* [WHAT YOU WILL DO] Lines that contain "Module" are to be copied from the material, every one of them.

* [DATA]
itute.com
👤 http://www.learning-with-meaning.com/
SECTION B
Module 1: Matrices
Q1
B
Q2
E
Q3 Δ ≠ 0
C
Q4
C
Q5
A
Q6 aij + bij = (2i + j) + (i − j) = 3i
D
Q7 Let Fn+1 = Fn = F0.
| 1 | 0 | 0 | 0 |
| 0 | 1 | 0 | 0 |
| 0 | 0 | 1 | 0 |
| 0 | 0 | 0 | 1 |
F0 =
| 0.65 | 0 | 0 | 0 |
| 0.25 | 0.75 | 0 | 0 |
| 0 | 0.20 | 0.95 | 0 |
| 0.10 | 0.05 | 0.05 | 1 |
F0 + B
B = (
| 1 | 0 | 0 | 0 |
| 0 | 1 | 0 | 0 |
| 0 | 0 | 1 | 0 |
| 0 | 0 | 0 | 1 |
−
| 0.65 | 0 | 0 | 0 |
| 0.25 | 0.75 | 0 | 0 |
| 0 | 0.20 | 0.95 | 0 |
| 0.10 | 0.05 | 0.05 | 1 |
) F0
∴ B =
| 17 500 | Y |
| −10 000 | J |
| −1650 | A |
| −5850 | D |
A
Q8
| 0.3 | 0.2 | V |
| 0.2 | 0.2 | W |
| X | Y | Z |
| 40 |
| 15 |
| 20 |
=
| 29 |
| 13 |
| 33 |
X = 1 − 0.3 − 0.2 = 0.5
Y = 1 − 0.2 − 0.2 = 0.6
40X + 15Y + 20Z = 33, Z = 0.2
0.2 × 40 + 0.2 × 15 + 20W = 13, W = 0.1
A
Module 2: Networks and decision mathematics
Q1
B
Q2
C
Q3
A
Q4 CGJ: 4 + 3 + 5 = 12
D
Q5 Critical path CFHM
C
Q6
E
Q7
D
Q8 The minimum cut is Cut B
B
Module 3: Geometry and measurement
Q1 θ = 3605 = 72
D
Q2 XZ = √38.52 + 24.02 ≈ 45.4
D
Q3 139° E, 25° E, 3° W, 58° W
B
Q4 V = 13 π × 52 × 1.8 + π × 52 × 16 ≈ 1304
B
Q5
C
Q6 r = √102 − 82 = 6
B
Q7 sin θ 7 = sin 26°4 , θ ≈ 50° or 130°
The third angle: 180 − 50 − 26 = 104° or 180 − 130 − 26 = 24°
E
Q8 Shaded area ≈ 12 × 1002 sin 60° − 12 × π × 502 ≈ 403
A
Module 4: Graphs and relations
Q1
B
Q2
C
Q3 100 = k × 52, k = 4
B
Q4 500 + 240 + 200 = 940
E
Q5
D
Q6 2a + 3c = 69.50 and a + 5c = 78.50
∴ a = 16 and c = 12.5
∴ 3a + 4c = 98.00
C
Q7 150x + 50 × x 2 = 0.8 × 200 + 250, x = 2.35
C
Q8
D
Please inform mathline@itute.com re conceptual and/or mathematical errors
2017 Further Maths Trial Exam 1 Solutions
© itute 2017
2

---

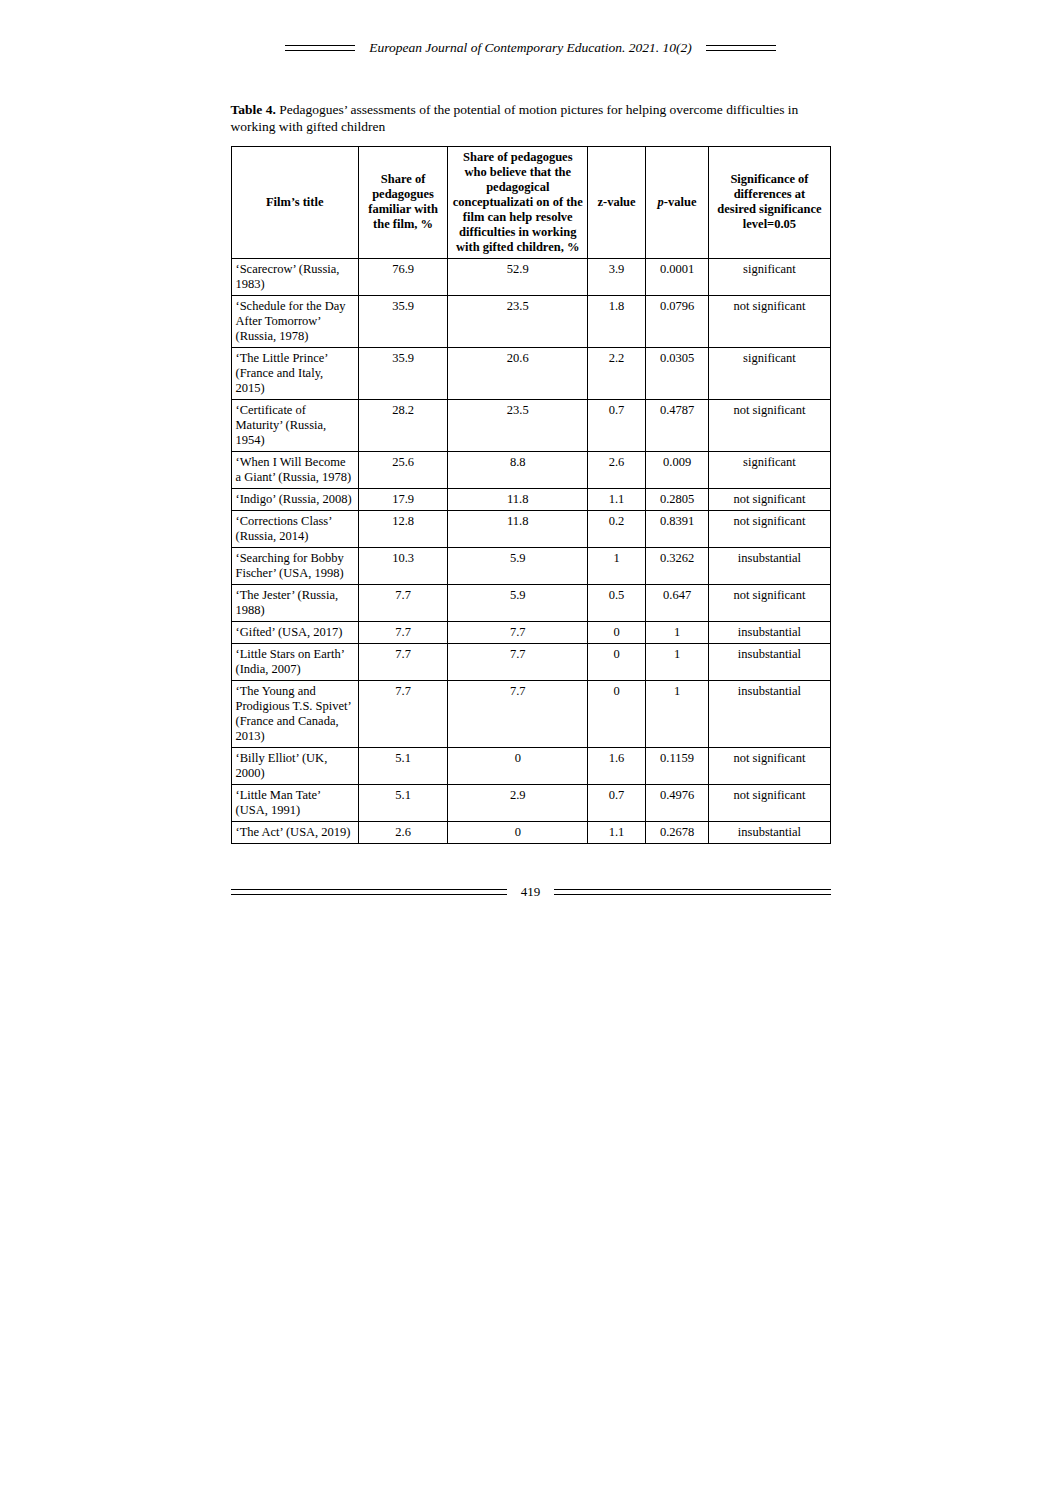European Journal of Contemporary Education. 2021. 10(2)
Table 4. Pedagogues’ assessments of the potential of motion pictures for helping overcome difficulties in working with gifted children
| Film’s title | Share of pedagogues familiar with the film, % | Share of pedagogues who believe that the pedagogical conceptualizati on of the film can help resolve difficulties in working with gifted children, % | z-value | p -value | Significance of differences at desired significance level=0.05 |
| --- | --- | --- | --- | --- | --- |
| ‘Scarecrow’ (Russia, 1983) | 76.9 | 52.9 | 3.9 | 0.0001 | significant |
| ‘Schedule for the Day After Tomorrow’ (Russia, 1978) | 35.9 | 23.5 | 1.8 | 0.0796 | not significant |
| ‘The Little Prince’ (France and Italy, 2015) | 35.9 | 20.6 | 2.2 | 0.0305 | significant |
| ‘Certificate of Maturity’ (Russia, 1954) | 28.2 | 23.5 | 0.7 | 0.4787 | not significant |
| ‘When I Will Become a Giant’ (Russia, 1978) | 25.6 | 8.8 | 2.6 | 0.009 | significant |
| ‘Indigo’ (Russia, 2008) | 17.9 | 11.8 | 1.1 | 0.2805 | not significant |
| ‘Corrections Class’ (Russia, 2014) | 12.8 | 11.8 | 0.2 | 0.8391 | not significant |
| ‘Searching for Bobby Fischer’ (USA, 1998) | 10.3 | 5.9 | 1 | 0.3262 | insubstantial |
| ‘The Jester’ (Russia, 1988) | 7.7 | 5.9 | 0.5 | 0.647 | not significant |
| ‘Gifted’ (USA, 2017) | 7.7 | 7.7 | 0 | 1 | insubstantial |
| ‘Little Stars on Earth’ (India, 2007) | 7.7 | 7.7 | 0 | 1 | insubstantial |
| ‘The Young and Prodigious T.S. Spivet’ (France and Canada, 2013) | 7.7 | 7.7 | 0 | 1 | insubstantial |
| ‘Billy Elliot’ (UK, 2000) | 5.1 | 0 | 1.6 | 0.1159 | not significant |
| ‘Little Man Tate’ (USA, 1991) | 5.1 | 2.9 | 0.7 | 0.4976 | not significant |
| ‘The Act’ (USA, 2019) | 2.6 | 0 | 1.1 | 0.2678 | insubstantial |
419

* [SOLVED EXERCISE]
Module 1: Matrices
Module 2: Networks and decision mathematics
Module 3: Geometry and measurement
Module 4: Graphs and relations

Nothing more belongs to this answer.